INSTRUCTION: Begin at the line with "μέλος της στην Ελλάδα." and write out every line after it, exactly, through the last line below, adding nothing.

Extracted page text data:
►

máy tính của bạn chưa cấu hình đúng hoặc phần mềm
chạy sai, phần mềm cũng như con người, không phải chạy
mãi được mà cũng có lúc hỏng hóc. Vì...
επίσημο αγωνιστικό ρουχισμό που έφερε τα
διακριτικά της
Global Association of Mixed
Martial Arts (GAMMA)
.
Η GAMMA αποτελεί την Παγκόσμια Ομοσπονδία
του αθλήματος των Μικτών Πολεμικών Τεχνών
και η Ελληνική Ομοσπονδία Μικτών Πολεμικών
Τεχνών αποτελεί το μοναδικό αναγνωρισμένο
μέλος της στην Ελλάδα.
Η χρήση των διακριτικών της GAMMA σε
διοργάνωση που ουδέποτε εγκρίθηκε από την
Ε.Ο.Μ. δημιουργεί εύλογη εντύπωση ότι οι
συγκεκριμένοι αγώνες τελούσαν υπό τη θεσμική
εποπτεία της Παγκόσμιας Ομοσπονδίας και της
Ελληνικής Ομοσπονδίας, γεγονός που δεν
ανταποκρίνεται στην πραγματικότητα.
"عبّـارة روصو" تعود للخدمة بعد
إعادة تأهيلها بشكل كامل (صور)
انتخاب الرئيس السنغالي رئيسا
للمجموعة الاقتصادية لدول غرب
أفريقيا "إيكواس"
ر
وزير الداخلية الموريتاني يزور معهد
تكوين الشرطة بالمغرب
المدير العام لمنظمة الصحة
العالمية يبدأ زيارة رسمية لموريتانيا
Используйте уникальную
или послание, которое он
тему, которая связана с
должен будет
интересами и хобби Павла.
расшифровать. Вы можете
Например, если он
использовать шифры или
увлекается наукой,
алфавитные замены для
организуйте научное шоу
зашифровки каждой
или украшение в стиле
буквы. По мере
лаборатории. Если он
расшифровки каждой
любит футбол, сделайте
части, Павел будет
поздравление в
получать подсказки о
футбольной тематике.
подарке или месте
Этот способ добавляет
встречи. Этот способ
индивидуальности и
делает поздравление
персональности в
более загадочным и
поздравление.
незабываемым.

◄

SOLUTION BELOW:
μέλος της στην Ελλάδα.
Η χρήση των διακριτικών της GAMMA σε
διοργάνωση που ουδέποτε εγκρίθηκε από την
Ε.Ο.Μ. δημιουργεί εύλογη εντύπωση ότι οι
συγκεκριμένοι αγώνες τελούσαν υπό τη θεσμική
εποπτεία της Παγκόσμιας Ομοσπονδίας και της
Ελληνικής Ομοσπονδίας, γεγονός που δεν
ανταποκρίνεται στην πραγματικότητα.
"عبّـارة روصو" تعود للخدمة بعد
إعادة تأهيلها بشكل كامل (صور)
انتخاب الرئيس السنغالي رئيسا
للمجموعة الاقتصادية لدول غرب
أفريقيا "إيكواس"
ر
وزير الداخلية الموريتاني يزور معهد
تكوين الشرطة بالمغرب
المدير العام لمنظمة الصحة
العالمية يبدأ زيارة رسمية لموريتانيا
Используйте уникальную
или послание, которое он
тему, которая связана с
должен будет
интересами и хобби Павла.
расшифровать. Вы можете
Например, если он
использовать шифры или
увлекается наукой,
алфавитные замены для
организуйте научное шоу
зашифровки каждой
или украшение в стиле
буквы. По мере
лаборатории. Если он
расшифровки каждой
любит футбол, сделайте
части, Павел будет
поздравление в
получать подсказки о
футбольной тематике.
подарке или месте
Этот способ добавляет
встречи. Этот способ
индивидуальности и
делает поздравление
персональности в
более загадочным и
поздравление.
незабываемым.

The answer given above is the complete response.